Я не умею танцевать, просто слегка дёргаюсь — стоять столбом здесь смог бы только столб: толпа дышит и ворочается, как настоящий, какой не снился и Гоббсу, Левиафан, — одно животное тело, упругое, молодое, раскалённое. У этого животного есть цель, его движение имеет смысл: дистилляция чистой эйфории, эликсира беспримесной сексуальности. Ногами и руками здесь взбивают молоко трёхмерного пространства, чтобы выпрыгнуть из него в продолжение рода. Я путано делюсь этой мыслью с Полиной, когда она возвращается. Полина вместо ответа протягивает мне таблетку: съешь и всё поймёшь. А это на сдачу, — в другой руке у неё бутылка воды.
Нет, кричит она мне в ухо, всё наоборот. В действительности человек испытывает страх перед сексуальностью. Она лишает его индивидуальности, то есть вообще выключает его как отдельного человека. Для либидо не важно, кто ты. Ему наплевать на личность, человек ему нужен только как сегмент трубы, по которой оно ползёт дальше. Поэтому люди выдумывают миллион способов задушить его. Это, она крутит ладонью над головой, один из них. Только тут дело в том, чтобы поставить либидо перед собой и так перестать его бояться. Знаешь, иногда тренируют силу воли, а тут — но она уже так хочет танцевать, что ей лень закончить. Она прыгает, выбрасывая вверх руки.
Могли мы задушить Вилли? Я пытаюсь себе представить, как это могло бы выглядеть. Я бы держала ноги, а Полина — прижимала подушку к лицу. Полина тяжелее и, наверное, сильнее его — крепкая порода: у неё всё крупное — лицо, шея, плечи, грудь, бёдра. Полина красивая и стройная, просто очень большая. Я вижу, как на неё смотрят. Полине это очень нравится.

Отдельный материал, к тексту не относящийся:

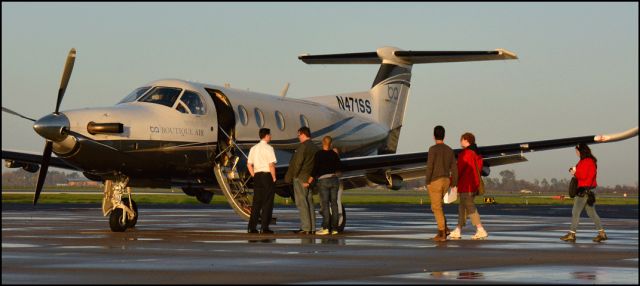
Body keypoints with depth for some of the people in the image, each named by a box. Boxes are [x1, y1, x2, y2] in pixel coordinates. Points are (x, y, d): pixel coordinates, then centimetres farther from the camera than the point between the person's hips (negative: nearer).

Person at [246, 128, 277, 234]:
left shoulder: (253, 148, 11)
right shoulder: (268, 148, -9)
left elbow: (249, 165, 11)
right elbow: (271, 165, -15)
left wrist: (254, 176, 15)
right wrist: (274, 178, -7)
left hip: (257, 176, 6)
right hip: (267, 175, -6)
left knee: (256, 202, 9)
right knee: (267, 202, -1)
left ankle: (252, 227, 5)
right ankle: (264, 227, -3)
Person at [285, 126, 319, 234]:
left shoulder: (302, 146, -13)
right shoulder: (315, 148, 13)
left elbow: (297, 163, -17)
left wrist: (291, 176, -8)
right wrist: (313, 176, 17)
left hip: (301, 177, -9)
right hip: (310, 178, 9)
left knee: (301, 203, -7)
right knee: (310, 202, 11)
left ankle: (305, 228, -11)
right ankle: (312, 228, 10)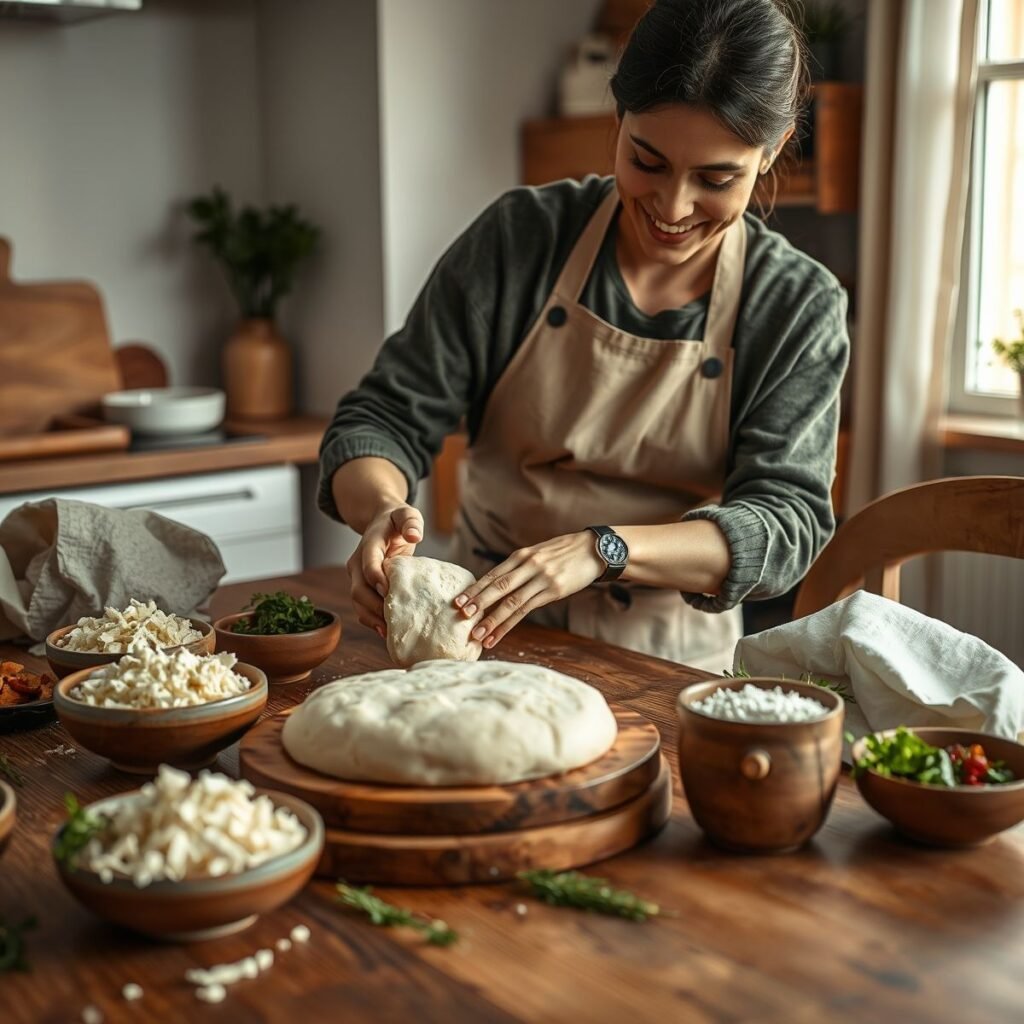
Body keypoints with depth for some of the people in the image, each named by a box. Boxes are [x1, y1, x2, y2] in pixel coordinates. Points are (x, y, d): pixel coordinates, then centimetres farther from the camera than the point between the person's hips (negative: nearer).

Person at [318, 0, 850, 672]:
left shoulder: (801, 307, -4)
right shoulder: (520, 237, -4)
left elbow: (788, 523, -12)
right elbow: (388, 417, -3)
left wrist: (604, 549, -30)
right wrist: (383, 511, -27)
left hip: (671, 666, 5)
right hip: (483, 630, -4)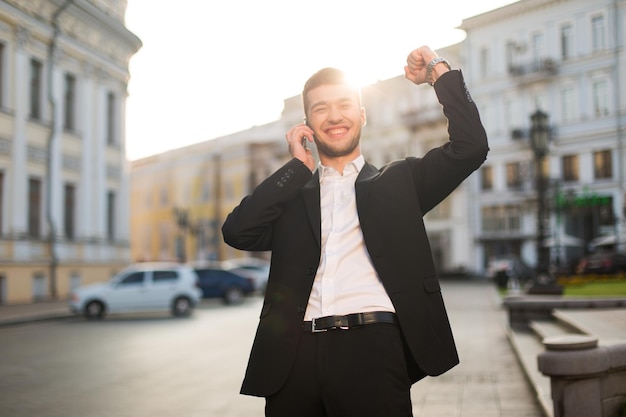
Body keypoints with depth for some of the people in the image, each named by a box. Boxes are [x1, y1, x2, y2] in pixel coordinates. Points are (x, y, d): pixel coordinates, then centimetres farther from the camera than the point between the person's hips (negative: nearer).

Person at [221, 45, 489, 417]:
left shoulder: (397, 183, 17)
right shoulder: (291, 194, 19)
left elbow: (470, 146, 8)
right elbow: (237, 232, 3)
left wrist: (439, 71, 11)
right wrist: (298, 166, 6)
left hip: (372, 349, -1)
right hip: (296, 356, 2)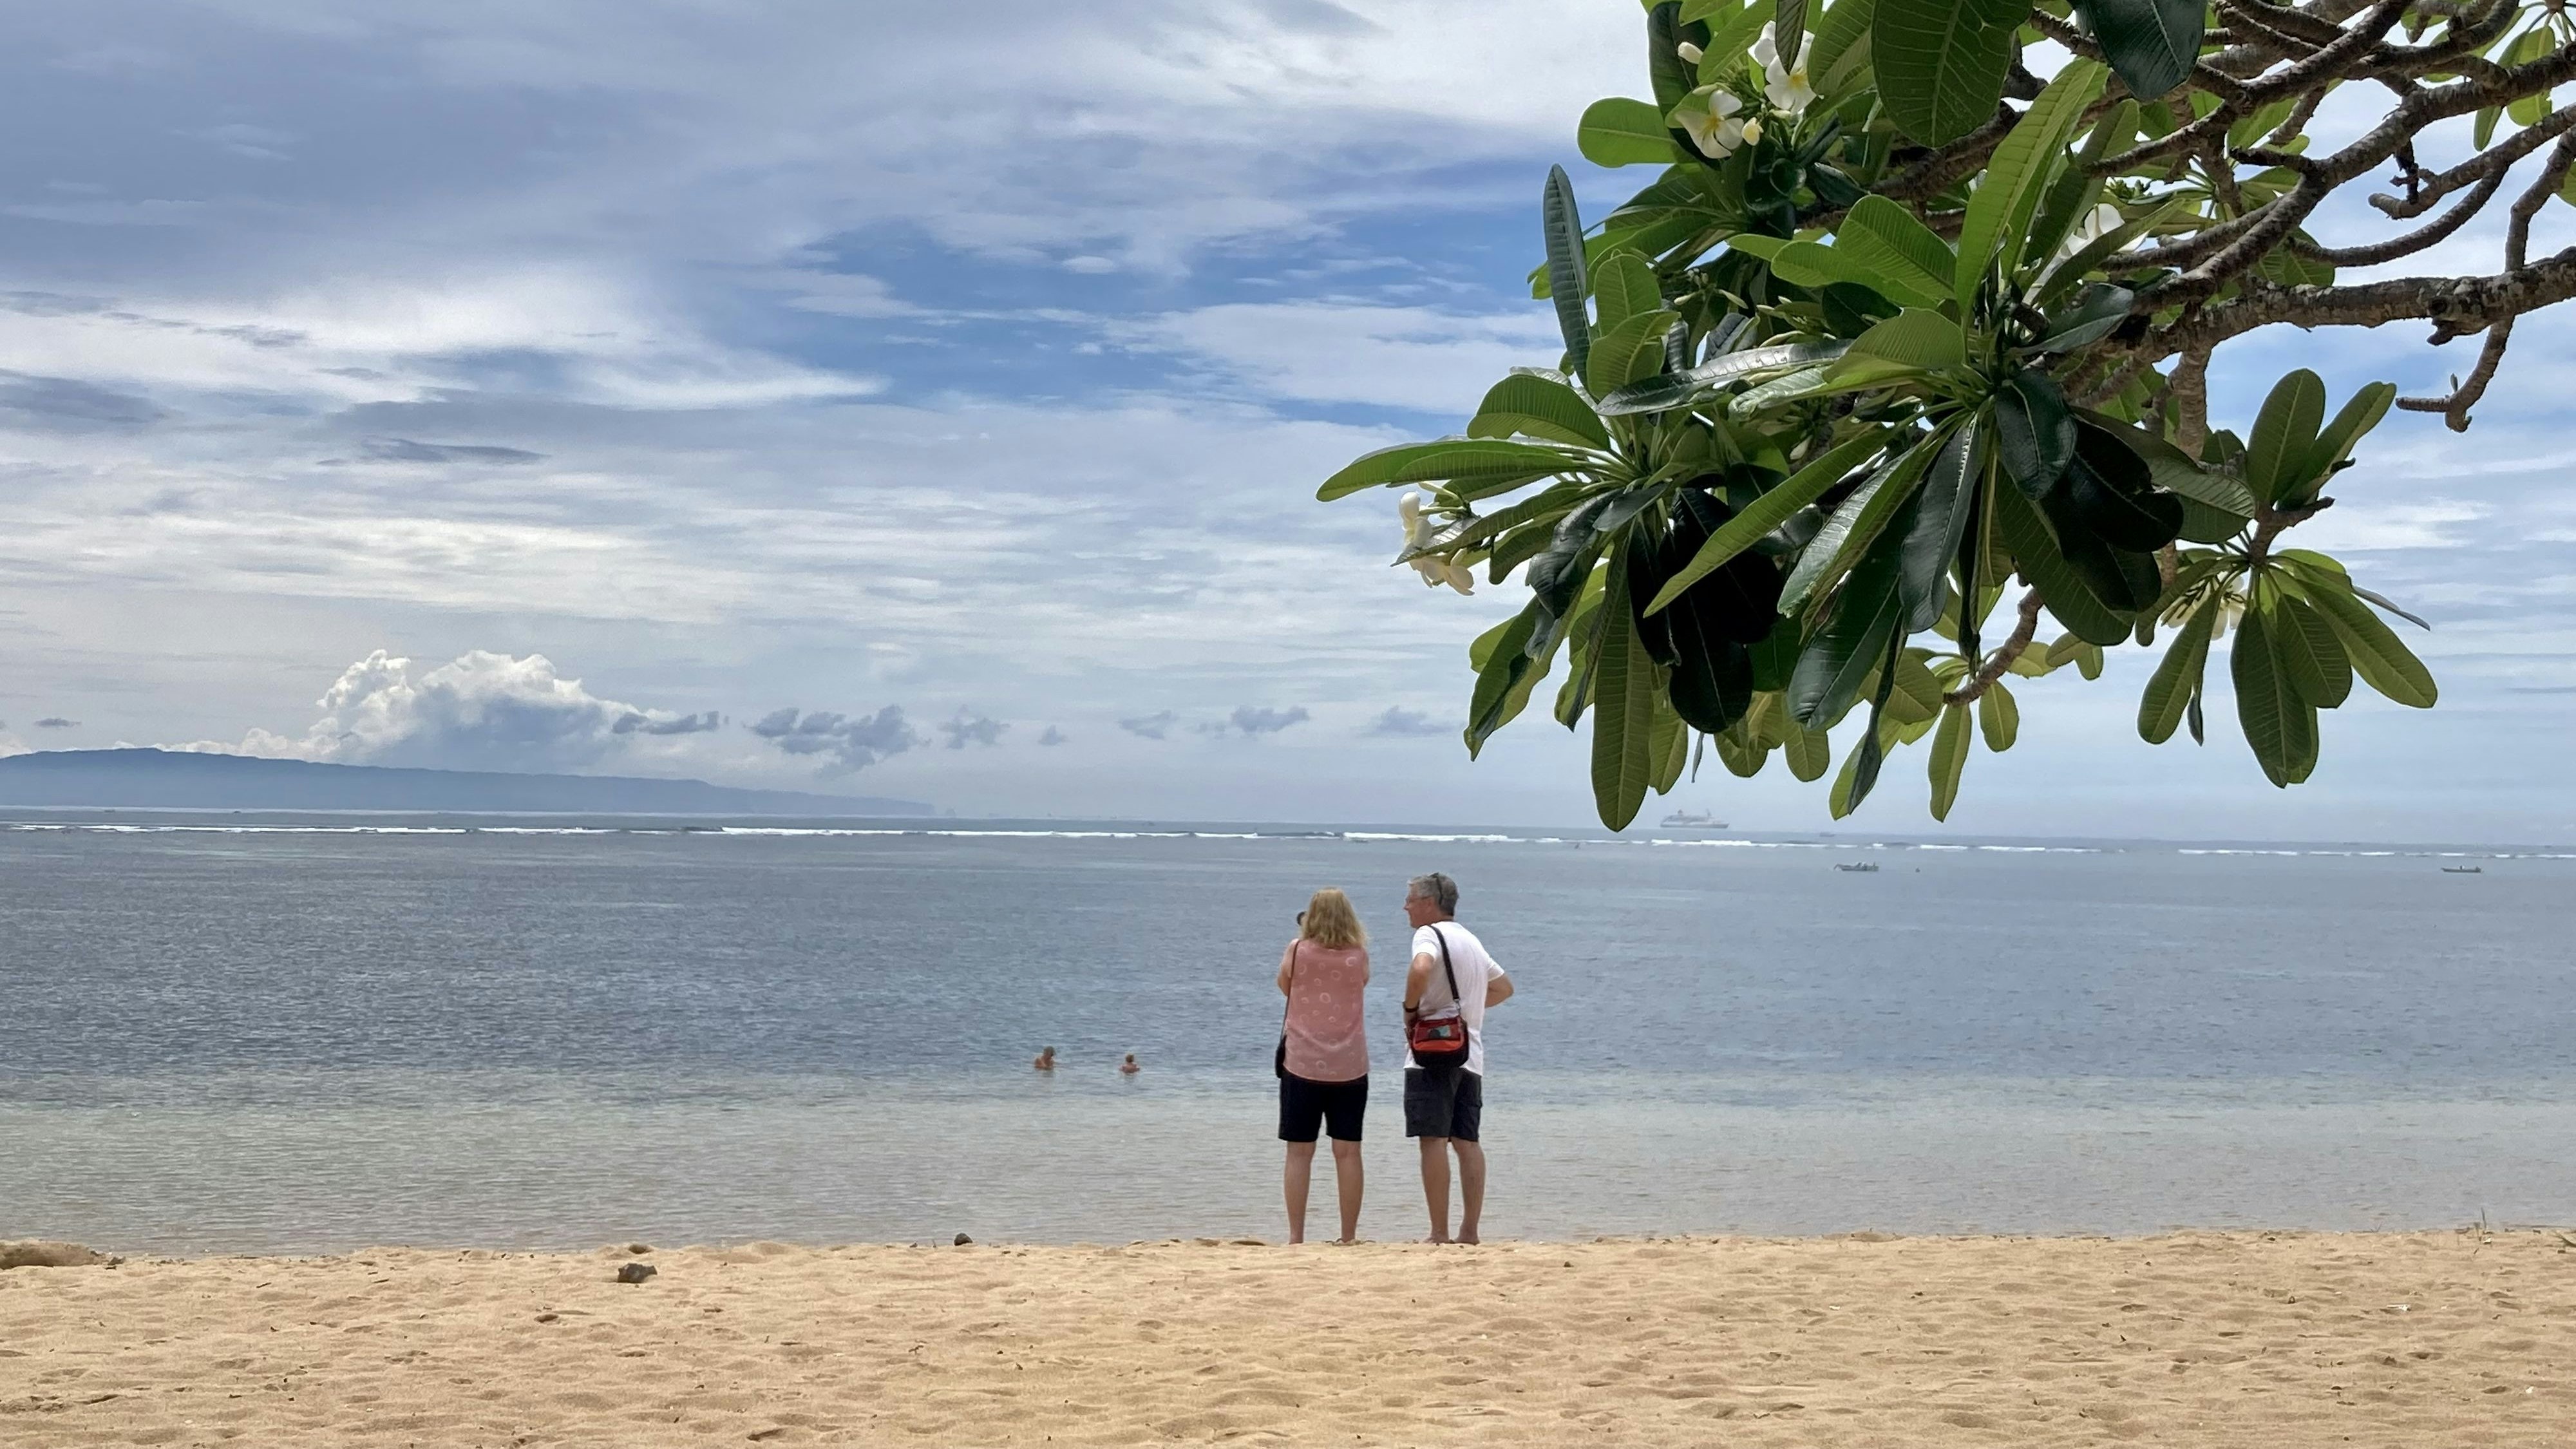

Таблетка, как обычно, приходит мне не столько в ноги, сколько в голову: мысль начинает бесконечно забираться сама на себя. Я думаю о смерти Вилли, потому что, возможно, сама хотела бы с ним секса (двадцать два, это ж надо), но, с другой стороны, мозг может обманывать меня, подсовывать логические конструкции вместо простого, зато настоящего воспоминания. Я думаю себя думающую, и меня начинает немного потряхивать изнутри. Я двигаюсь в сторону, к стене, — постоять и попить воды.
У стены на корточках сидит мальчик, который, как только я подхожу, поднимается и говорит мне hallo, — я отвечаю ему по-немецки, потому что слышу баварский, ни с чем не спутаешь, акцент. Мальчик хватает воздух ртом, как рыба, от удивления: он симпатичный, чёрненький (наполовину итальянец? турок?), и ему не больше двадцати, на таких нужно писать «exploring the world, handle with care». То ли мальчик перекурил, то ли плохо учился в школе, только английский его колдыбает квадратным колесом по пересечённой местности, и я со своим немецким для него как мама для мамонтёнка.
Пока мы с Матиасом обсуждаем, кто откуда приехал и кто где учится (я ему ещё и нравлюсь: он осторожно трогает меня за плечо и задерживает пальцы; я не говорю ему про магистратуру, зачем пугать мальчика, для него двадцать и двадцать семь пока только слова), я замечаю Полину. Она подпрыгивает, вертит задницей и тащит в нашу сторону высокого, с неё ростом, и как палка худого парня — русского, как выясняется.
Я ломаю голову, зачем он мог Полине понадобиться; разве что для меня, но я тоже никогда не любила такие потерянные лица — на Матиасе оно ещё как-то смотрится, но Андрею лет тридцать пять, — к тому же скоро становится понятно, что он гей. Стесняясь, он спрашивает у Полины, ты давно тут живёшь, знаешь, наверное, как тут с гей-клубами, — Полина взглядывает на меня, в глазах у неё какая-то особенная бешеная резвость, мне становится не по себе и хочется её отговорить, знать бы только от чего.